▶ **INPUT DATA**
■ ■ ■ ■ ■ ■ ■
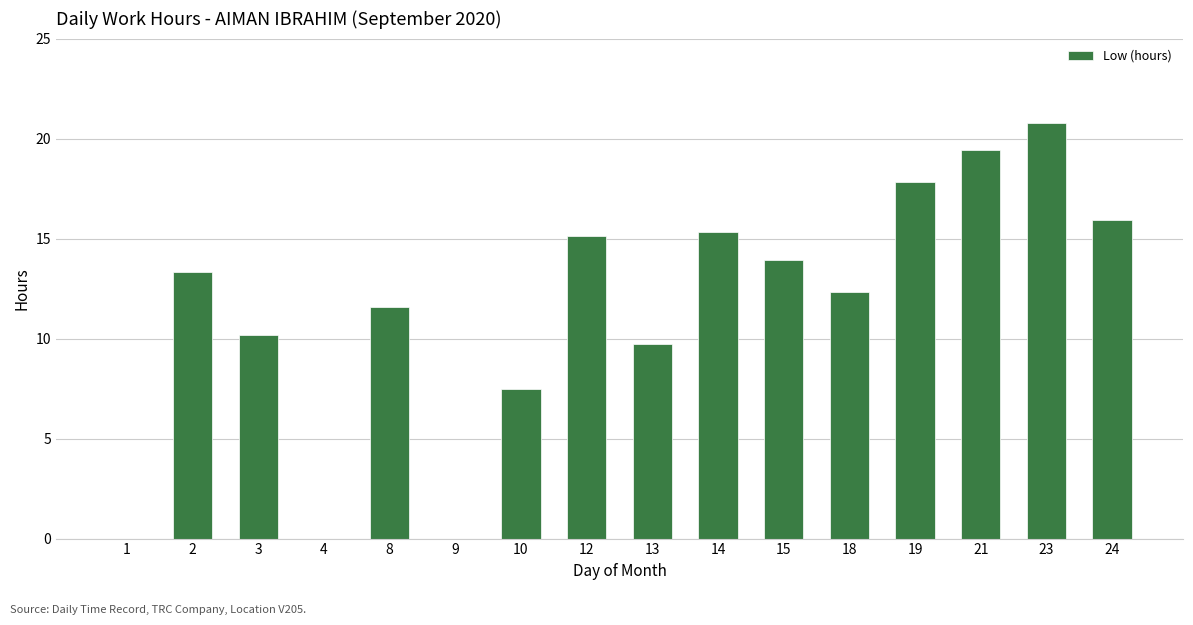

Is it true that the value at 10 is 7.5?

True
■ ■ ■ ■ ■ ■ ■
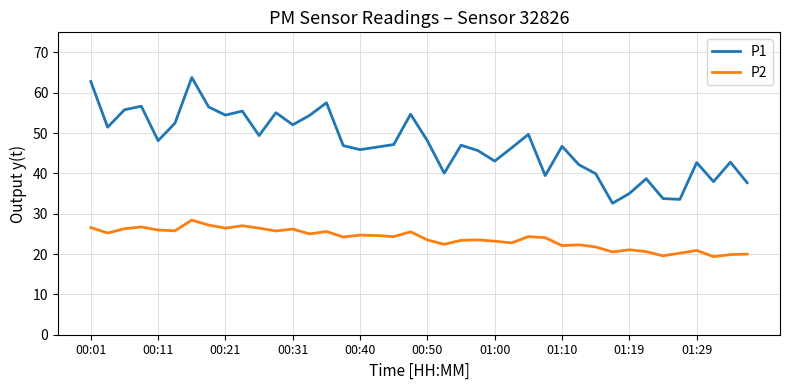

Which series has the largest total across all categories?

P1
■ ■ ■ ■ ■ ■ ■
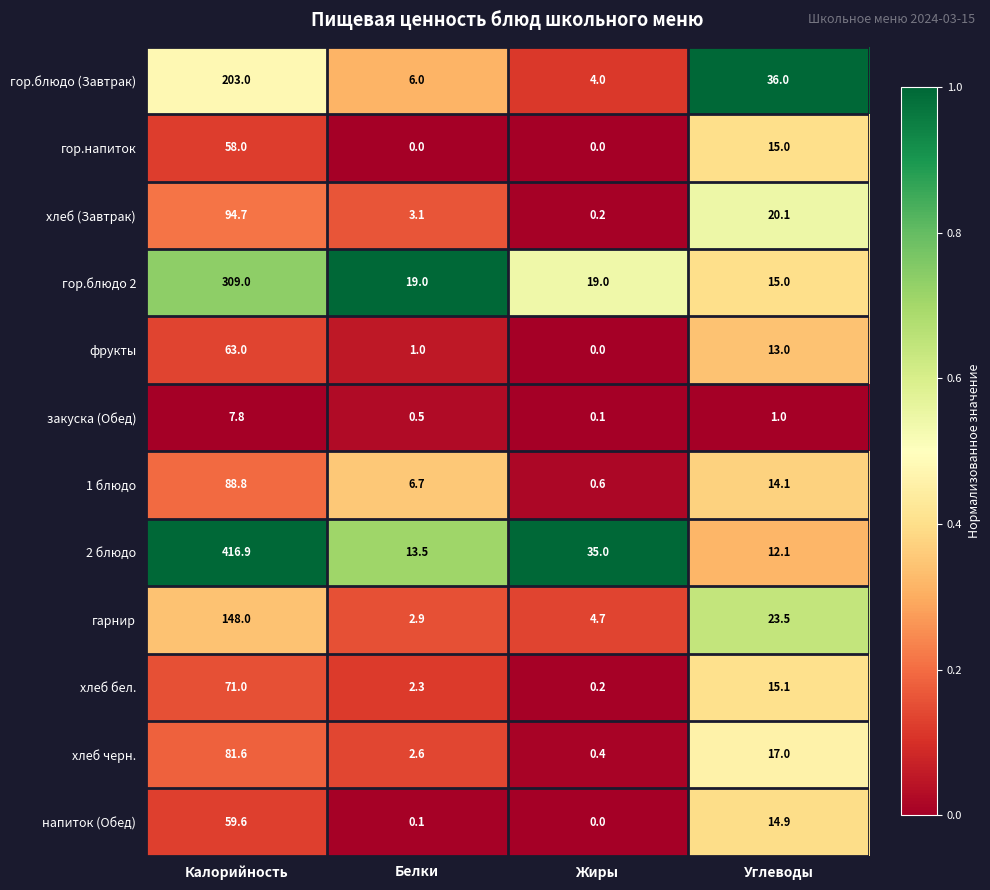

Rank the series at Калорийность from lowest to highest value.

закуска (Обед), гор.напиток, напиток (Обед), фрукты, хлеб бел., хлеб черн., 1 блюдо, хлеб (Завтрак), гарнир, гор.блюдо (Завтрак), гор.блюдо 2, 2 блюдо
■ ■ ■ ■ ■ ■ ■
▶ **WHAT IS EXPECTED**
Put the lines of the data above that start at the line containing "Rank the series" and end at the line containing "закуска (Обед), гор.напиток, напиток" into a Markdown table with the columns Row and Data line, numbering each row and leaving out blank lines.

▶ **TASK RESULT**
| Row | Data line |
|---|---|
| 1 | Rank the series at Калорийность from lowest to highest value. |
| 2 | закуска (Обед), гор.напиток, напиток (Обед), фрукты, хлеб бел., хлеб черн., 1 блюдо, хлеб (Завтрак), гарнир, гор.блюдо (Завтрак), гор.блюдо 2, 2 блюдо |